給与所得者の特定支出控除とは
給与所得者は、原則として給与所得控除(収入に応じた定額控除)のみが認められ、実際の経費を控除することはできません。しかし、特定支出控除を利用することで、一定の要件を満たす支出(特定支出)が給与所得控除の2分の1を超える場合に、超過額を追加で控除できます。特定支出控除は、確定申告によって申告する必要があります。
特定支出の対象費用
| 特定支出の種類 | 主な対象費用 | 要件 |
|---|---|---|
| 通勤費 | 通勤のための交通費(会社支給額を超える部分) | 最も合理的な通勤経路 |
| 転居費 | 転勤に伴う引越し費用 | 転勤命令による転居 |
| 研修費 | 職務に直接必要な研修・セミナー費用 | 会社が必要と認めた研修 |
| 資格取得費 | 職務に必要な資格の取得費用(受験料・教材費等) | 会社が必要と認めた資格 |
| 帰宅旅費 | 単身赴任者の帰宅交通費 | 月1回程度の合理的な範囲 |
| 勤務必要経費 | 書籍代・衣服費(制服・スーツ等)・交際費 | 65万円上限・会社が必要と認めた費用 |
特定支出控除の計算方法
特定支出控除の計算は、①特定支出の合計額が、②給与所得控除額の2分の1を超える場合に、超過額を給与所得から追加控除します。

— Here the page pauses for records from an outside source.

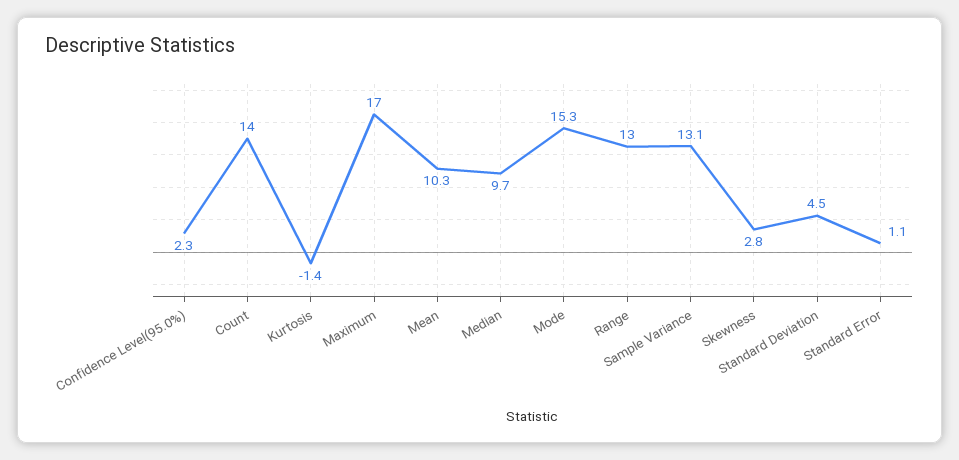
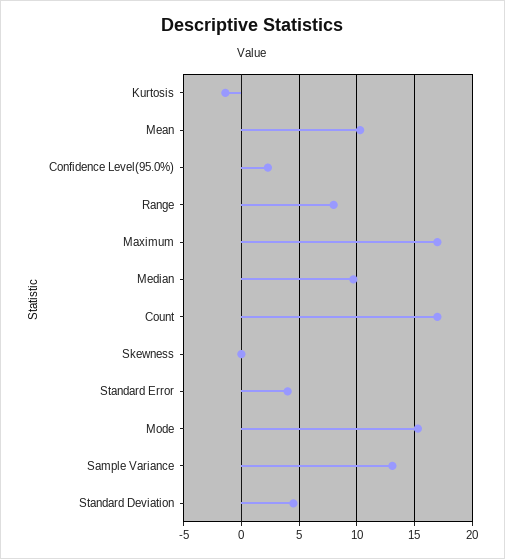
  {
    "Confidence Level(95.0%)": 2.3,
-   "Count": 14,
+   "Count": 17,
    "Kurtosis": -1.4,
    "Maximum": 17,
    "Mean": 10.3,
    "Median": 9.7,
    "Mode": 15.3,
-   "Range": 13,
+   "Range": 8,
    "Sample Variance": 13.1,
-   "Skewness": 2.8,
+   "Skewness": 0,
    "Standard Deviation": 4.5,
-   "Standard Error": 1.1
+   "Standard Error": 4
  }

例えば、給与収入800万円の場合、給与所得控除は190万円(2026年現在)、その2分の1は95万円です。特定支出の合計が150万円であれば、150万円−95万円=55万円を追加控除できます。
まとめ:特定支出控除は確定申告が必要
特定支出控除は、年末調整では適用できず、確定申告が必要です。また、特定支出の証明には、勤務先の「特定支出に関する証明書」が必要です。特定支出控除の適用を検討する場合は、支出の記録・領収書の保存・勤務先への証明書の依頼を事前に行うことが重要です。